TASK ITEM – Please arrange every line of text in the data below as a numbered list, leaving out blank lines and the pictures.
*** DATA SUPPLIED Section Begins ***
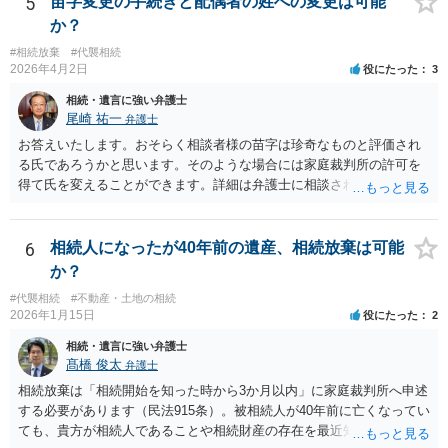
5
苗字変更の手続きと配偶者の姓への変更は可能
債権の存在を示す証拠資料などが必要になります。裁判所ウェブサイ
か？
トで案内されていることが多いので、管轄裁判所のホームページを確
#相続放棄
#代襲相続
認してみてください。
2026年4月2日
役にたった
3
相続・遺言に強い弁護士
尾崎 祐一
弁護士
お答えいたします。おそらく相談者様の苗字は珍奇なものと評価され
る氏であろうかと思います。そのような場合には家庭裁判所の許可を
得て氏を変えることができます。詳細は弁護士に相談されるのが宜し
いかと思います。
6
相続人になったが40年前の遺産、相続放棄は可能
か？
#代襲相続
#不動産・土地の相続
2026年1月15日
役にたった
2
相続・遺言に強い弁護士
髙橋 俊太
弁護士
相続放棄は「相続開始を知った時から3か月以内」に家庭裁判所へ申述
する必要があります（民法915条）。被相続人が40年前に亡くなってい
ても、貴方が相続人であることや相続財産の存在を最近知ったのであ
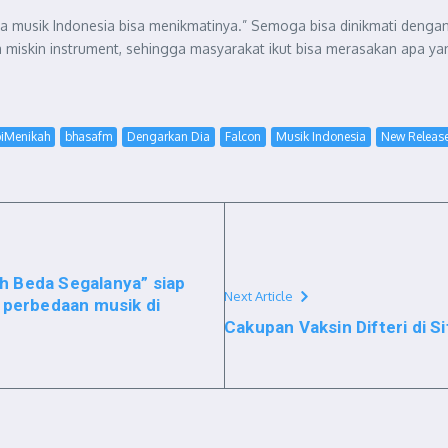
nta musik Indonesia bisa menikmatinya.” Semoga bisa dinikmati dengan
 miskin instrument, sehingga masyarakat ikut bisa merasakan apa yan
iMenikah
bhasafm
Dengarkan Dia
Falcon
Musik Indonesia
New Releas
h Beda Segalanya” siap
Next Article
perbedaan musik di
Cakupan Vaksin Difteri di 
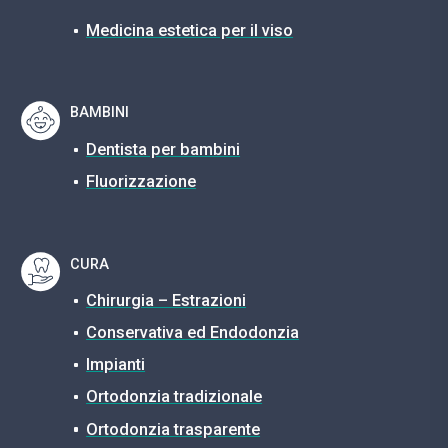
Medicina estetica per il viso
BAMBINI
Dentista per bambini
Fluorizzazione
CURA
Chirurgia – Estrazioni
Conservativa ed Endodonzia
Impianti
Ortodonzia tradizionale
Ortodonzia trasparente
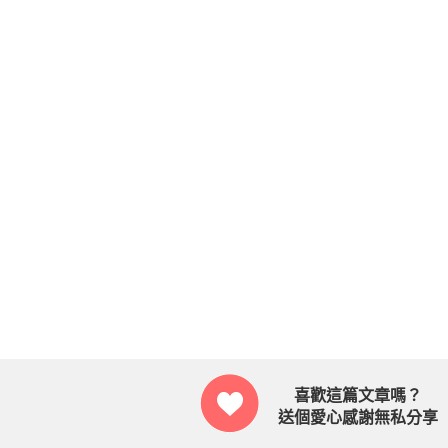
喜歡這篇文章嗎？
送個愛心感謝無私分享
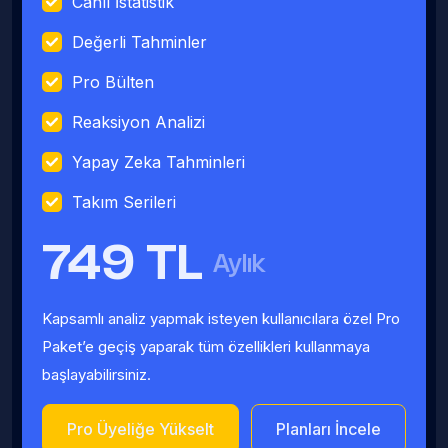
Canlı İstatistik
Değerli Tahminler
Pro Bülten
Reaksiyon Analizi
Yapay Zeka Tahminleri
Takım Serileri
749 TL
Aylık
Kapsamlı analiz yapmak isteyen kullanıcılara özel Pro
Paket’e geçiş yaparak tüm özellikleri kullanmaya
başlayabilirsiniz.
Pro Üyeliğe Yükselt
Planları İncele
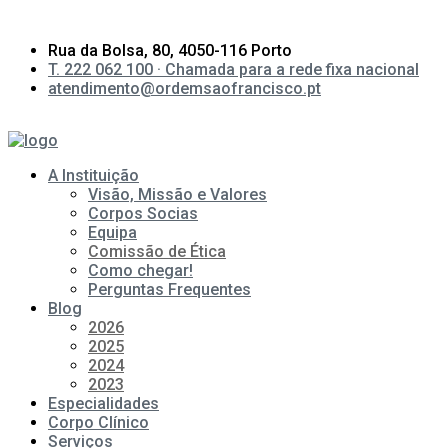
Rua da Bolsa, 80, 4050-116 Porto
T. 222 062 100 · Chamada para a rede fixa nacional
atendimento@ordemsaofrancisco.pt
A Instituição
Visão, Missão e Valores
Corpos Socias
Equipa
Comissão de Ética
Como chegar!
Perguntas Frequentes
Blog
2026
2025
2024
2023
Especialidades
Corpo Clínico
Serviços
*** DATA SUPPLIED Section Ends ***
THE COMPLETED TASK –
1. 5
2. 苗字変更の手続きと配偶者の姓への変更は可能
3. 債権の存在を示す証拠資料などが必要になります。裁判所ウェブサイ
4. か？
5. トで案内されていることが多いので、管轄裁判所のホームページを確
6. #相続放棄
7. #代襲相続
8. 認してみてください。
9. 2026年4月2日
10. 役にたった
11. 3
12. 相続・遺言に強い弁護士
13. 尾崎 祐一
14. 弁護士
15. お答えいたします。おそらく相談者様の苗字は珍奇なものと評価され
16. る氏であろうかと思います。そのような場合には家庭裁判所の許可を
17. 得て氏を変えることができます。詳細は弁護士に相談されるのが宜し
18. いかと思います。
19. 6
20. 相続人になったが40年前の遺産、相続放棄は可能
21. か？
22. #代襲相続
23. #不動産・土地の相続
24. 2026年1月15日
25. 役にたった
26. 2
27. 相続・遺言に強い弁護士
28. 髙橋 俊太
29. 弁護士
30. 相続放棄は「相続開始を知った時から3か月以内」に家庭裁判所へ申述
31. する必要があります（民法915条）。被相続人が40年前に亡くなってい
32. ても、貴方が相続人であることや相続財産の存在を最近知ったのであ
33. nta musik Indonesia bisa menikmatinya.” Semoga bisa dinikmati dengan
34.  miskin instrument, sehingga masyarakat ikut bisa merasakan apa yan
35. iMenikah
36. bhasafm
37. Dengarkan Dia
38. Falcon
39. Musik Indonesia
40. New Releas
41. h Beda Segalanya” siap
42. Next Article
43. perbedaan musik di
44. Cakupan Vaksin Difteri di 
45. Medicina estetica per il viso
46. BAMBINI
47. Dentista per bambini
48. Fluorizzazione
49. CURA
50. Chirurgia – Estrazioni
51. Conservativa ed Endodonzia
52. Impianti
53. Ortodonzia tradizionale
54. Ortodonzia trasparente
55. 喜歡這篇文章嗎？
56. 送個愛心感謝無私分享
57. Canlı İstatistik
58. Değerli Tahminler
59. Pro Bülten
60. Reaksiyon Analizi
61. Yapay Zeka Tahminleri
62. Takım Serileri
63. 749 TL
64. Aylık
65. Kapsamlı analiz yapmak isteyen kullanıcılara özel Pro
66. Paket’e geçiş yaparak tüm özellikleri kullanmaya
67. başlayabilirsiniz.
68. Pro Üyeliğe Yükselt
69. Planları İncele
70. Rua da Bolsa, 80, 4050-116 Porto
71. T. 222 062 100 · Chamada para a rede fixa nacional
72. atendimento@ordemsaofrancisco.pt
73. A Instituição
74. Visão, Missão e Valores
75. Corpos Socias
76. Equipa
77. Comissão de Ética
78. Como chegar!
79. Perguntas Frequentes
80. Blog
81. 2026
82. 2025
83. 2024
84. 2023
85. Especialidades
86. Corpo Clínico
87. Serviços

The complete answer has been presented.